The Nigeria Centre for Disease Control (NCDC) has registered 59 suspected cases of Monkeypox , while 15 had been confirmed as of July 18 across the country.
The NCDC Director-General, Dr Chikwe Ihekweazu disclosed this on Tuesday in Abuja, while reacting to the Dallas, Texas resident who recently returned from Nigeria and tested positive to the Monkeypox.
It was the first confirmed case of the virus in the U.S. since 2003, officials said the public should not be concerned.
Laboratory testing confirmed the patient was infected with a strain of the virus mainly seen in West Africa, which included Nigeria.
“While rare, this case is not a reason for alarm and we do not expect any threat to the general public,” Dallas County Judge, Clay Jenkins said in a statement by Dallas County’s health department.
“Because passengers were wearing masks on the flight and in the airport, the health department said it’s believed the risk of spread of the monkeypox via respiratory droplets to others on the planes and in the airports is low.”
Ihekweazu said that just as the agency responded to other epidemic prone diseases in the country, an outbreak would be declared when there was a large cluster of monkeypox cases that constituted an emergency.
He noted that the Federal Government of Nigeria was notified of the situation in Texas through the International Health Regulations (IHR) of a case of monkeypox disease, diagnosed in a patient who had recently visited Nigeria.
The NCDC boss said that since the re-emergence of monkeypox in the country in September 2017, the agency had continued to receive reports and respond to sporadic cases of the disease from states across the country.
He said the public health agency had been working closely with State Ministries of Health to strengthen monkeypox disease surveillance and response in the country.
“This includes the Enhanced Monkeypox Surveillance Project, where we have been training health workers across states to rapidly detect and manage cases.
“Our initial focus is on the states with the highest number of cases – Delta, Bayelsa, Rivers as well as Lagos.

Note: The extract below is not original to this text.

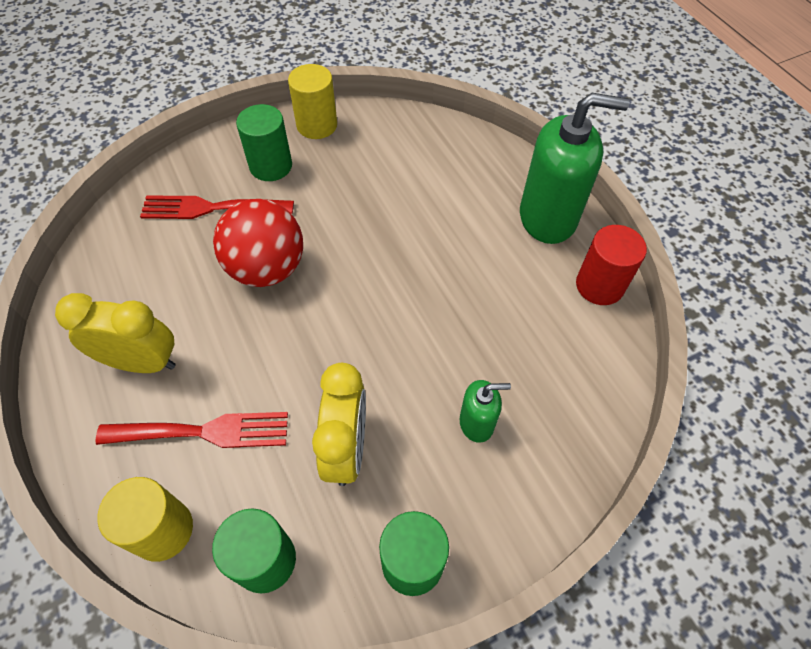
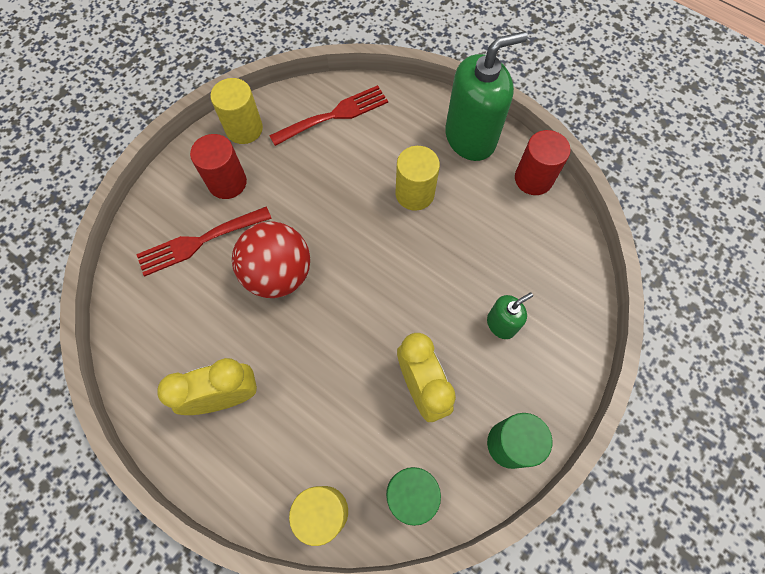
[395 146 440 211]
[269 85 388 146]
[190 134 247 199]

“We will continue working with all states to strengthen monkeypox prevention, detection and control in Nigeria,” he explained.
He urged Nigerians to continue adhering to precautions that protected them from monkeypox and other infectious diseases.
“If you feel ill or have a sudden rash, please visit a hospital for diagnosis and management,” he advised.
Monkeypox, which is in the same family of viruses as smallpox, is a rare but potentially deadly viral infection that begins with flu-like symptoms and progresses to a rash on the face and body.
It tends to last two to four weeks. People who do not have symptoms are not capable of transmitting the virus.
Monkeypox infections of that strain are fatal in about 1 in 100 people, affecting those with weakened immune systems more strongly.